At Serena Pastaficio, (pasta factory, remember?) in Boca’s IPIC theater building, the stuffed (“Ripieno”) pasta is our favorite category on the menu. Try spinach and ricotta ravioli, drizzled with lump crabmeat in brown butter; or ultra-rich Fondutelli al Tartufo, pasta pockets of Fontina and Taleggio cheese, bathed in a black truffle cream sauce with braised leek. Luscious Risotto made with prized carnaroli rice (makes the creamiest risotto) incorporates English peas, asparagus, Meyer lemon confit, soft-ripened La Tur cheese, and Parmesan broth. Black Pepper Gnocchi with balsamic grilled wild mushrooms, porcini oil and parmesan is rich and tangy.
If you’re looking for lighter selections, try the prawn & mussel angel hair pasta with corn, herbs, butter and a splash of prosecco; or Rigatoni di Verdure (green veggies) with grilled zucchini, artichoke and eggplant in a tomato-herb broth with glazed walnuts. Bucatini Carbonara has chunks of guanciale bacon, shaved asparagus and kale, while Trenette al Pesto is a classic Genovese dish combining linguine-type pasta with potatoes, green beans and basil pesto sauce.

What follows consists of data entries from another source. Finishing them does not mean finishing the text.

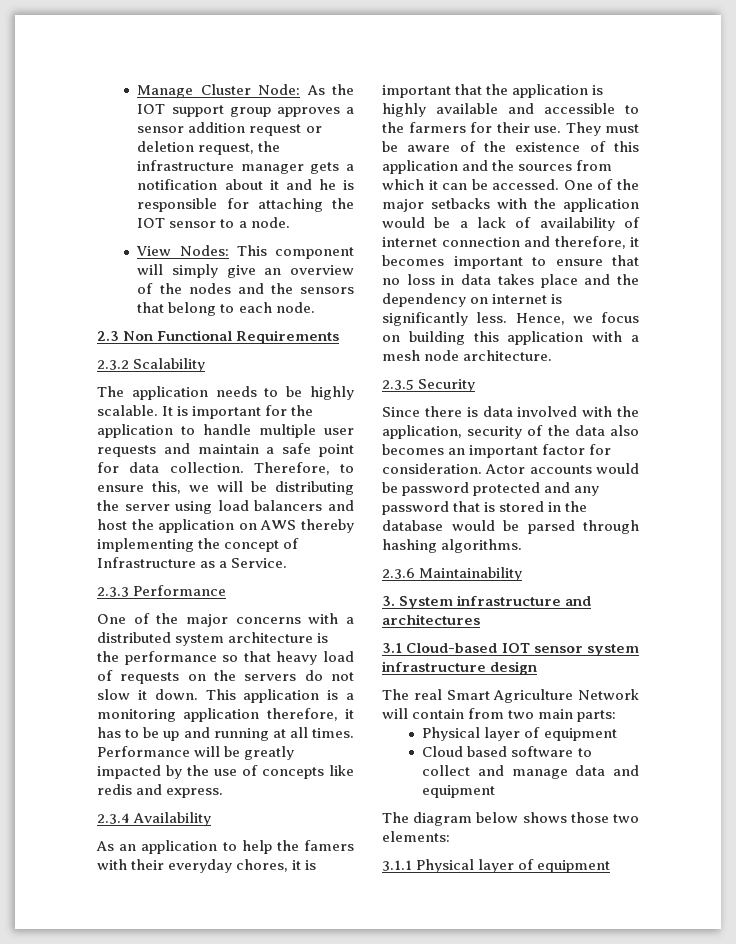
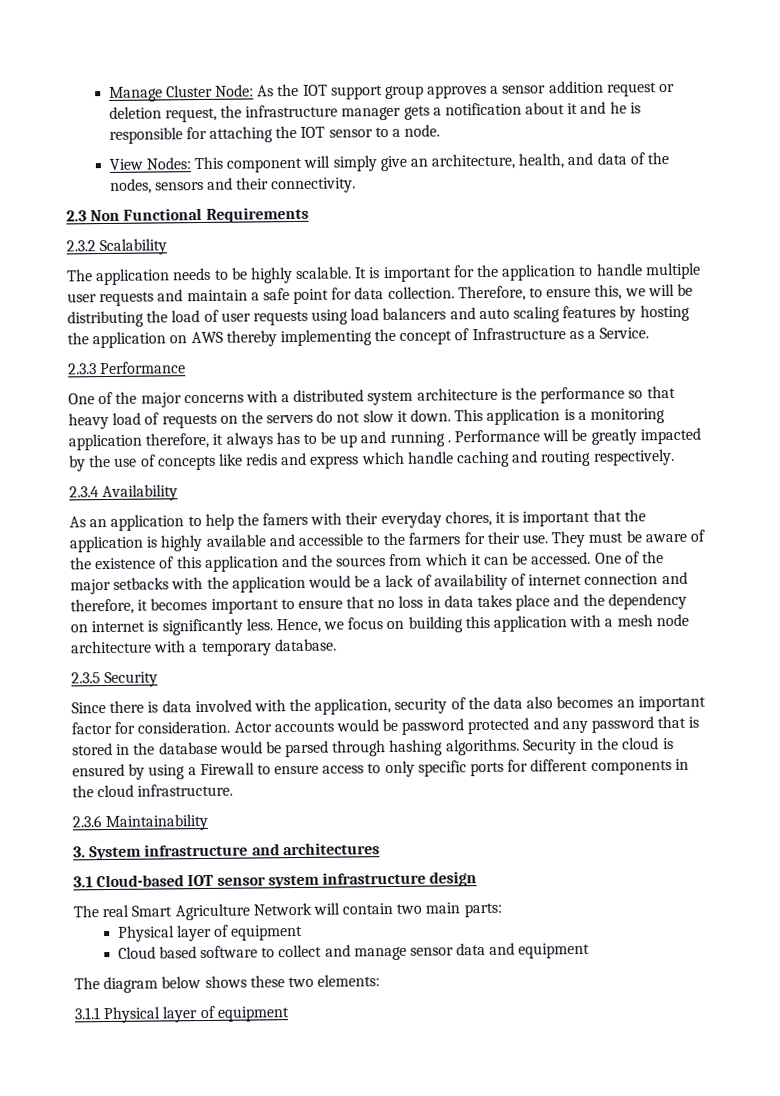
[290,265,354,275] [137,283,354,294] [137,302,315,316] overview of the nodes and the sensors that belong to each node. -> [431,152,669,170] [109,177,357,194] architecture, health, and data of the nodes, sensors and their connectivity.
[124,500,354,514] [97,519,127,530] server using load balancers and host -> [171,304,690,326] load of user requests using load balancers and auto scaling features by hosting
(354, 714) none -> [225,432,273,449] always
[272,727,354,738] at all times. -> [446,440,451,443] .
[166,788,224,798] express. -> [310,448,675,469] express which handle caching and routing respectively.
[463,350,553,361] architecture. -> [70,638,337,657] architecture with a temporary database.
(523, 546) none -> [522,737,674,755] [72,758,689,780] [72,783,234,798] Security in the cloud is ensured by using a Firewall to ensure access to only specific ports for different components in the cloud infrastructure.
[468,708,505,719] from -> (394, 908) none
(568, 774) none -> [409,947,454,956] sensor
[570,812,609,823] those -> [249,975,285,988] these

Desserts are varied, but our favorites include the Blood Orange Tart, served with fresh blood orange marmalade and chopped pistachios, and the Polenta Olive Oil Cake (which may sound bizarre if you’ve never tried it) but it’s amazing, served with rosemary syrup, lemon curd and Meyer lemon confit. Chocolate mousse bombe with bourbon custard sauce is, of course, the bomb!